We now have the desired structured data, as a Pydantic Model. Quick inspection shows that the results are as we expected.

python
output.dict()

Data extraction with JSON mode

Let's try to do the same with JSON mode, instead of function calling

python
prompt = ChatPromptTemplate(
    message_templates=[
        ChatMessage(
            role="system",
            content=(
                "You are an expert assitant for summarizing and extracting insights from sales call transcripts.\n"
                "Generate a valid JSON following the given schema below:\n"
                "{json_schema}"
            ),
        ),
        ChatMessage(
            role="user",
            content=(
                "Here is the transcript: \n"
                "------\n"
                "{transcript}\n"
                "------"
            ),
        ),
    ]
)
python
messages = prompt.format_messages(
    json_schema=CallSummary.schema_json(), transcript=transcript
)
python
output = llm.chat(
    messages, response_format={"type": "json_object"}
).message.content

We get a vaid JSON, but it's only regurgitating the schema we specified, and not actually doing the extraction.

python
print(output)

Let's try again by just showing the JSON format we want, instead of specifying the schema

python
import json

prompt = ChatPromptTemplate(
    message_templates=[
        ChatMessage(
            role="system",
            content=(
                "You are an expert assitant for summarizing and extracting insights from sales call transcripts.\n"
                "Generate a valid JSON in the following format:\n"
                "{json_example}"
            ),
        ),
        ChatMessage(
            role="user",
            content=(
                "Here is the transcript: \n"
                "------\n"
                "{transcript}\n"
                "------"
            ),
        ),
    ]
)

dict_example = {
    "summary": "High-level summary of the call transcript.

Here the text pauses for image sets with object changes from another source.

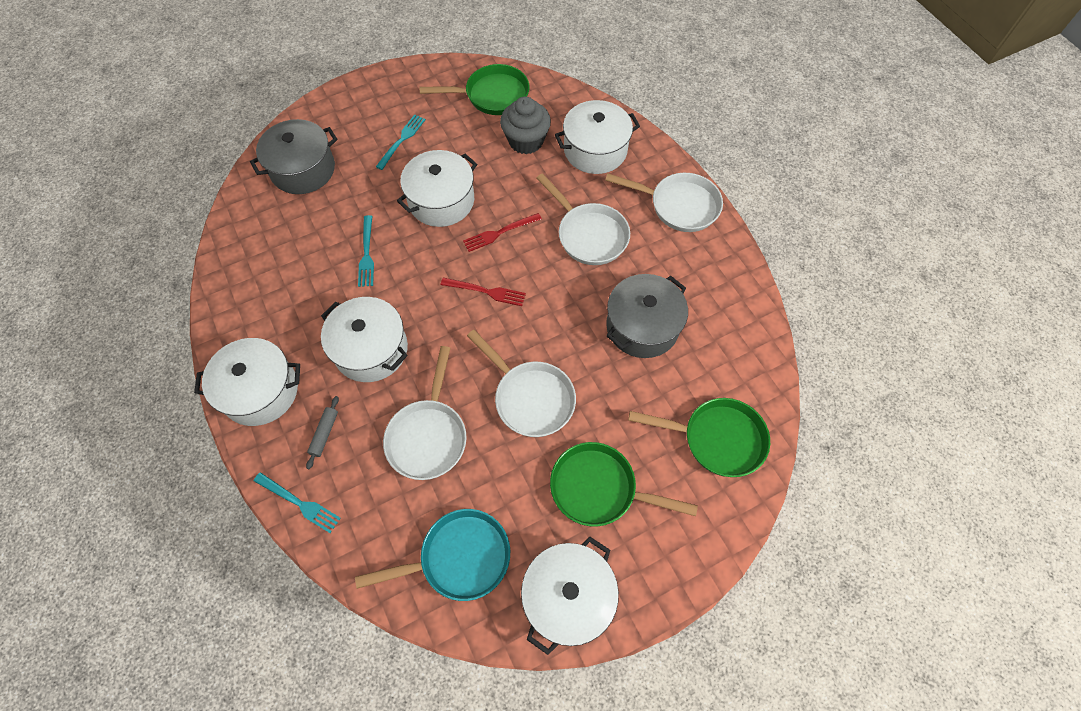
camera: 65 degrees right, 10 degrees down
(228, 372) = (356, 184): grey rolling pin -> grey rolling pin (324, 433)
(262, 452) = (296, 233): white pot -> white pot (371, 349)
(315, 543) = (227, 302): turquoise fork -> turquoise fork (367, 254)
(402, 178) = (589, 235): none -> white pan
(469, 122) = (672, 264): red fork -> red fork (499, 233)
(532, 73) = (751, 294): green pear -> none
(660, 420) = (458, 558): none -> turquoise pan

Should not exceed 3 sentences.",
    "products": ["product 1", "product 2"],
    "rep_name": "Name of the sales rep",
    "prospect_name": "Name of the prospect",
    "action_items": ["action item 1", "action item 2"],
}

json_example = json.dumps(dict_example)
python
messages = prompt.format_messages(
    json_example=json_example, transcript=transcript
)
python
output = llm.chat(
    messages, response_format={"type": "json_object"}
).message.content

Now we are able to get the extracted structured data as we expected.

python
print(output)

Quick Takeaways

  • Function calling remains easier to use for structured data extraction (especially if you have already specified your schema as e.g. a pydantic model)
  • While JSON mode enforces the format of the output, it does not help with validation against a specified schema. Directly passing in a schema may not generate expected JSON and may require additional careful formatting and prompting.